┏━━

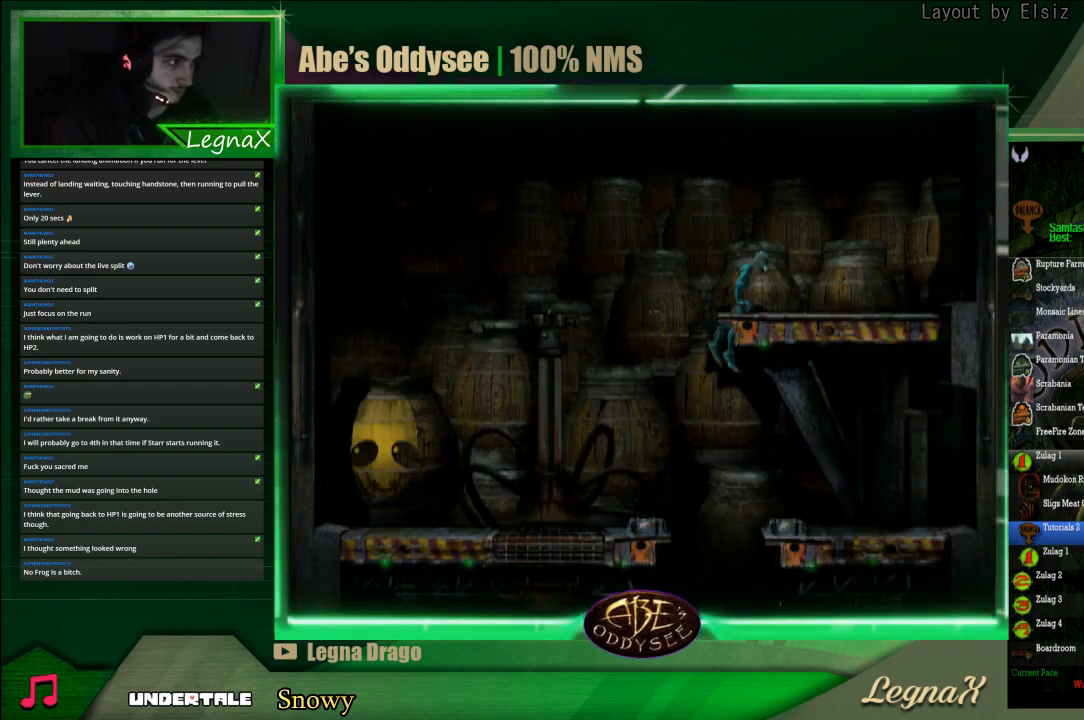
{"buttons": [], "left_stick": "right", "events": []}
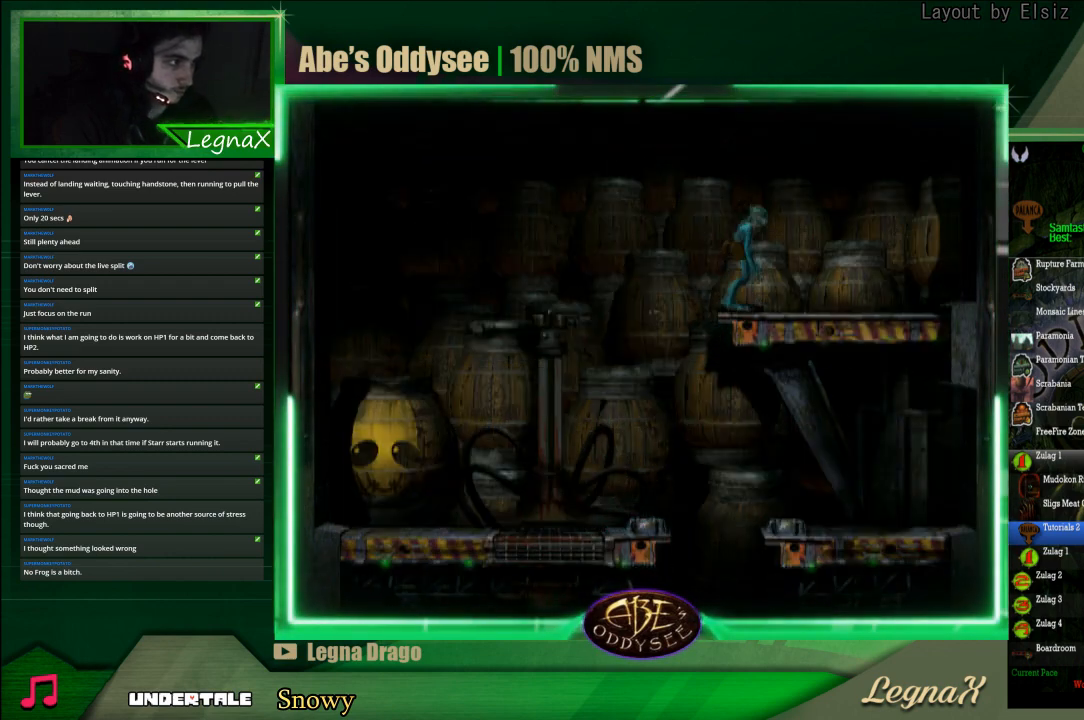
{"buttons": [], "left_stick": "up", "events": [[367, "left_stick", "up"]]}
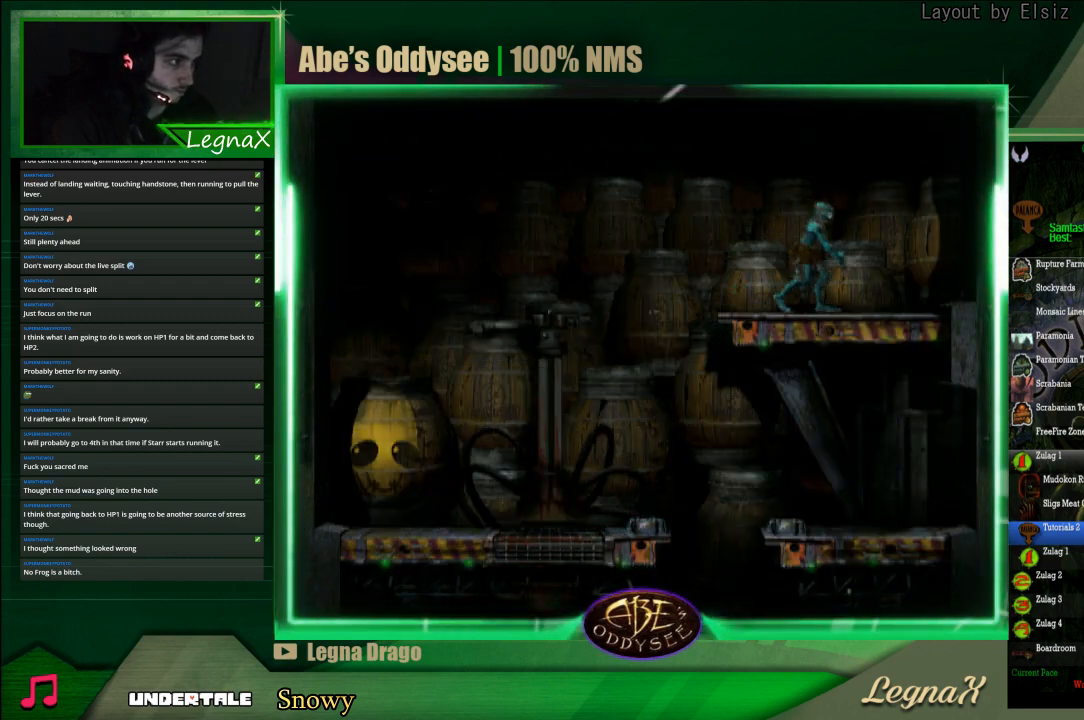
{"buttons": [], "left_stick": "up", "events": []}
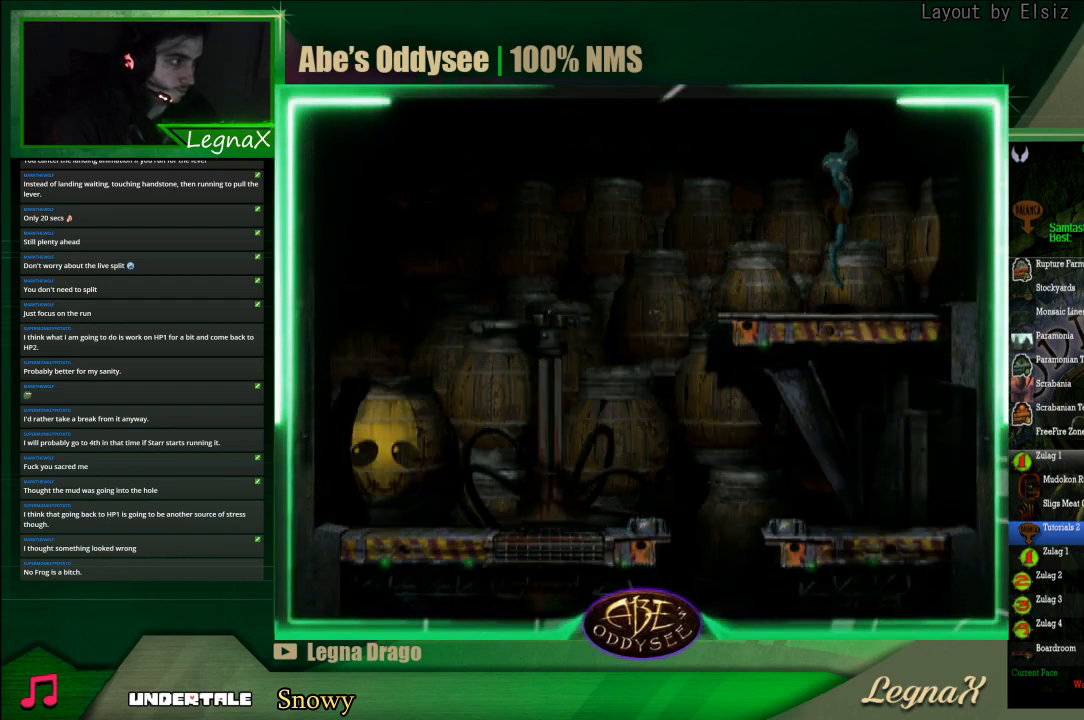
{"buttons": [], "left_stick": "up", "events": []}
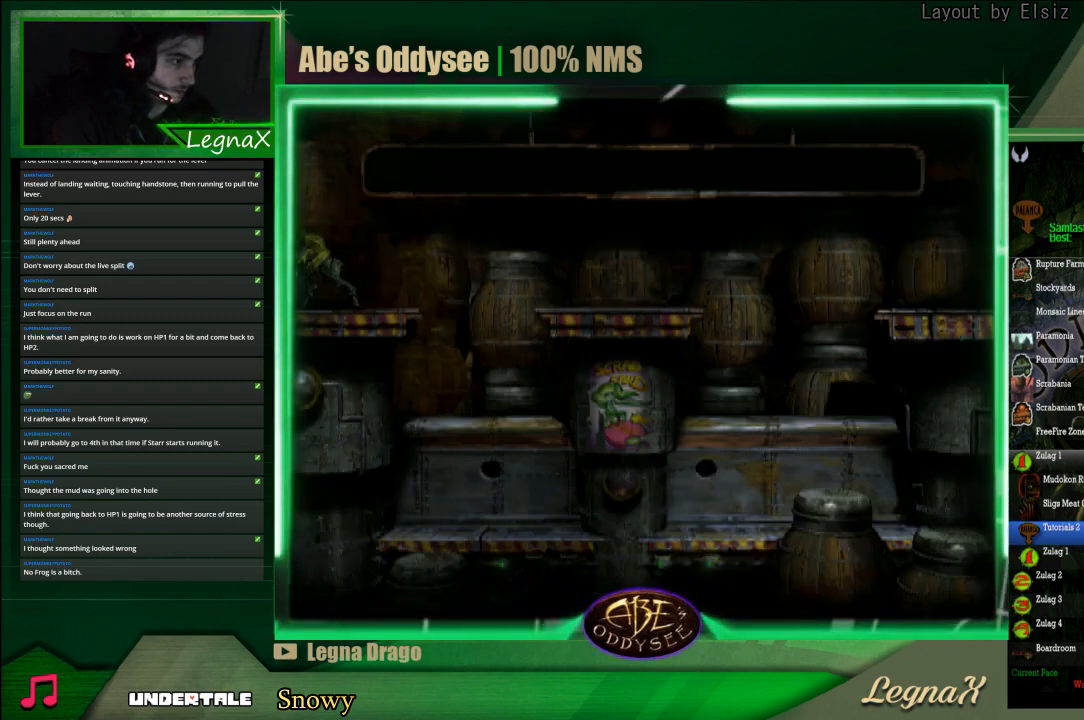
{"buttons": [], "left_stick": "center", "events": [[400, "left_stick", "center"]]}
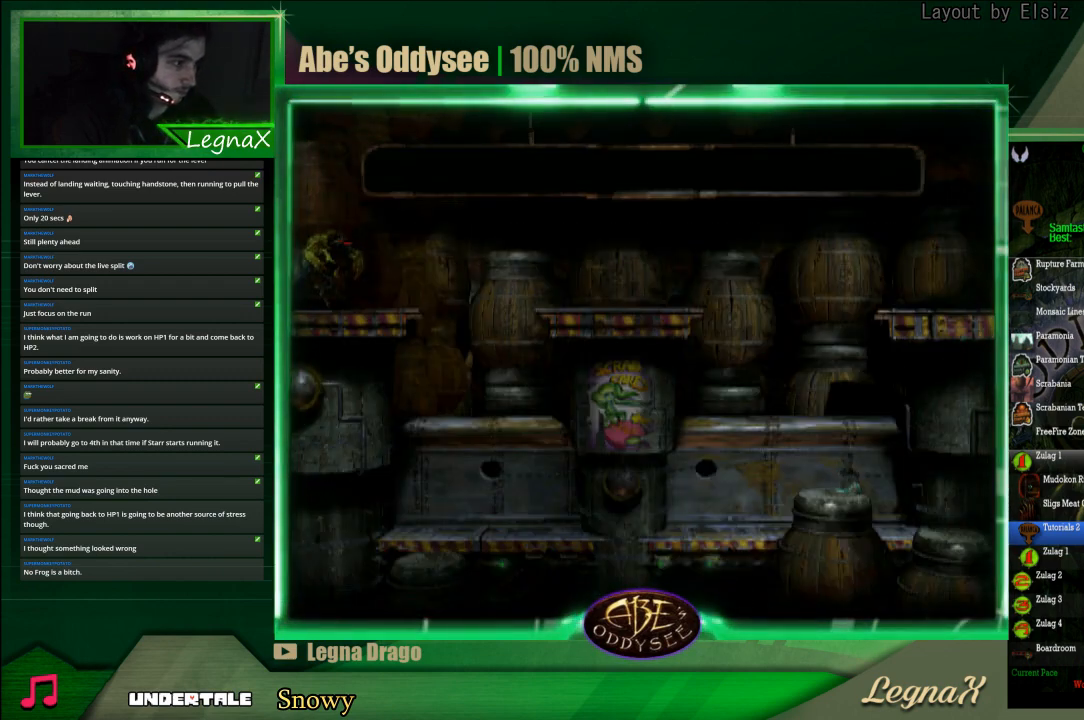
{"buttons": [], "left_stick": "left", "events": [[33, "left_stick", "left"]]}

┗━━

**Required action**
Word for word, reproduce all of the entries above and omit the pictures.

**Result**
{"buttons": [], "left_stick": "right", "events": []}
{"buttons": [], "left_stick": "up", "events": [[367, "left_stick", "up"]]}
{"buttons": [], "left_stick": "up", "events": []}
{"buttons": [], "left_stick": "up", "events": []}
{"buttons": [], "left_stick": "center", "events": [[400, "left_stick", "center"]]}
{"buttons": [], "left_stick": "left", "events": [[33, "left_stick", "left"]]}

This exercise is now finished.